Construal of motion events and linguistic relativity: Comparing German and Spanish speakers

University essay from Lunds universitet/Kognitiv semiotik; Lunds universitet/Masterprogram: Språk och språkvetenskap

Abstract: This thesis investigates a possible influence of language on thought in the domain of motion event descriptions using a cognitive-semiotic framework. Previous studies (e.g., von Stutterheim et al., 2012) have claimed that speakers of languages who construe situations as temporally ongoing through morphological aspect tend to focus more on the action itself and less on other details such as possible endpoints than speakers of languages without morphological aspect. Such differences in linguistic construal also seemed to enhance memory of the landmarks in question: a form of linguistic relativity. There are, however, a number of theoretical and empirical issues surrounding such claims.
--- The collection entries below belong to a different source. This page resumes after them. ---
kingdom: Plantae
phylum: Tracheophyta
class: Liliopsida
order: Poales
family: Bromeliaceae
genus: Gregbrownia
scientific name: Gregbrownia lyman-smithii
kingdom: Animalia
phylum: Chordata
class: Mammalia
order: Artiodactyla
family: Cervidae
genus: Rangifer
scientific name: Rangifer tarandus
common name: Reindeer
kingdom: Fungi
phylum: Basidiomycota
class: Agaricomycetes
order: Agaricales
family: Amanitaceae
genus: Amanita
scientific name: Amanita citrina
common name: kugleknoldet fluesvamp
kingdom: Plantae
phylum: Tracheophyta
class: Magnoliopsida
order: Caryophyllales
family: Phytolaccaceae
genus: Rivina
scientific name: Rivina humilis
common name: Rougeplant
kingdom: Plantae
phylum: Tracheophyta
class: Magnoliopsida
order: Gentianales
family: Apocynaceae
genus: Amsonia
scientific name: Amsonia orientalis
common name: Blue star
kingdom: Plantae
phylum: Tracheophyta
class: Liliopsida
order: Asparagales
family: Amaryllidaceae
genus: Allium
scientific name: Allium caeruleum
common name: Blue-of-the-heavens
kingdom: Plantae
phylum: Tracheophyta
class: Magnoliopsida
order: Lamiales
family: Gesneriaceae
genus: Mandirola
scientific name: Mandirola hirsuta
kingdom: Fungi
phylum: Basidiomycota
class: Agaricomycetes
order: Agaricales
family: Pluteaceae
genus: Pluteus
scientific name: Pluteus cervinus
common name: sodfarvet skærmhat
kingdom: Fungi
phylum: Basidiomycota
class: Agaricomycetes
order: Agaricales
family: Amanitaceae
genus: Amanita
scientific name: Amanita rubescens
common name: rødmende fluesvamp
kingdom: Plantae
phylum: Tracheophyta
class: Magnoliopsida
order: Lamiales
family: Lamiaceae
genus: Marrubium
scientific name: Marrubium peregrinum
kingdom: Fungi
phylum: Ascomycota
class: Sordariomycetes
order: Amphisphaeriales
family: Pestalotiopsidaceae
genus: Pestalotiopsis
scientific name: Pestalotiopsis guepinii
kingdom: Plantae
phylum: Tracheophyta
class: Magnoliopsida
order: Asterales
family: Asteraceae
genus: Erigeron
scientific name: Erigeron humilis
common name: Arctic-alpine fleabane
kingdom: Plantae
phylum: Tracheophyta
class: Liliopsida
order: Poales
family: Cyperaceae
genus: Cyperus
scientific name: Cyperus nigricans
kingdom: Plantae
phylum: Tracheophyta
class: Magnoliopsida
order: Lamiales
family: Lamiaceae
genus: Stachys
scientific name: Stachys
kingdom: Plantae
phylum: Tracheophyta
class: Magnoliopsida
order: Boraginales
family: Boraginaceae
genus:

While previous studies have focused extensively on endpoints, this study explored whether the assumptions about endpoints could also be extended to starting points. To test for linguistic relativity effects, the study consisted of two tasks: a description and a memory task. Speakers of German (no morphological aspect) and Spanish (morphological aspect) were presented with a series of short video clips of everyday motion events and asked to describe these. Subsequently, screenshots of the target items were used to check the speakers’ memory of the landmarks. The findings revealed that Spanish speakers indeed linguistically construe the events as temporally ongoing to a much higher degree than the Germans speakers. This, however, did not correlate with a lesser encoding of landmarks, where both language groups mentioned equally many landmarks. Further, while both speaker groups remembered endpoint-landmarks to a similar extent, starting point-landmarks were better remembered by the Spanish speakers. Finally, a positive correlation between landmark mentioning and memory was observed irrespective of language. Thus, the results show that linguistic construal may indeed enhance memory. However, they also justify the need to distinguish between different kinds/levels of construal that influence our conception a given situation, which, in return, may affect memory, amounting to a rather weak form of linguistic relativity.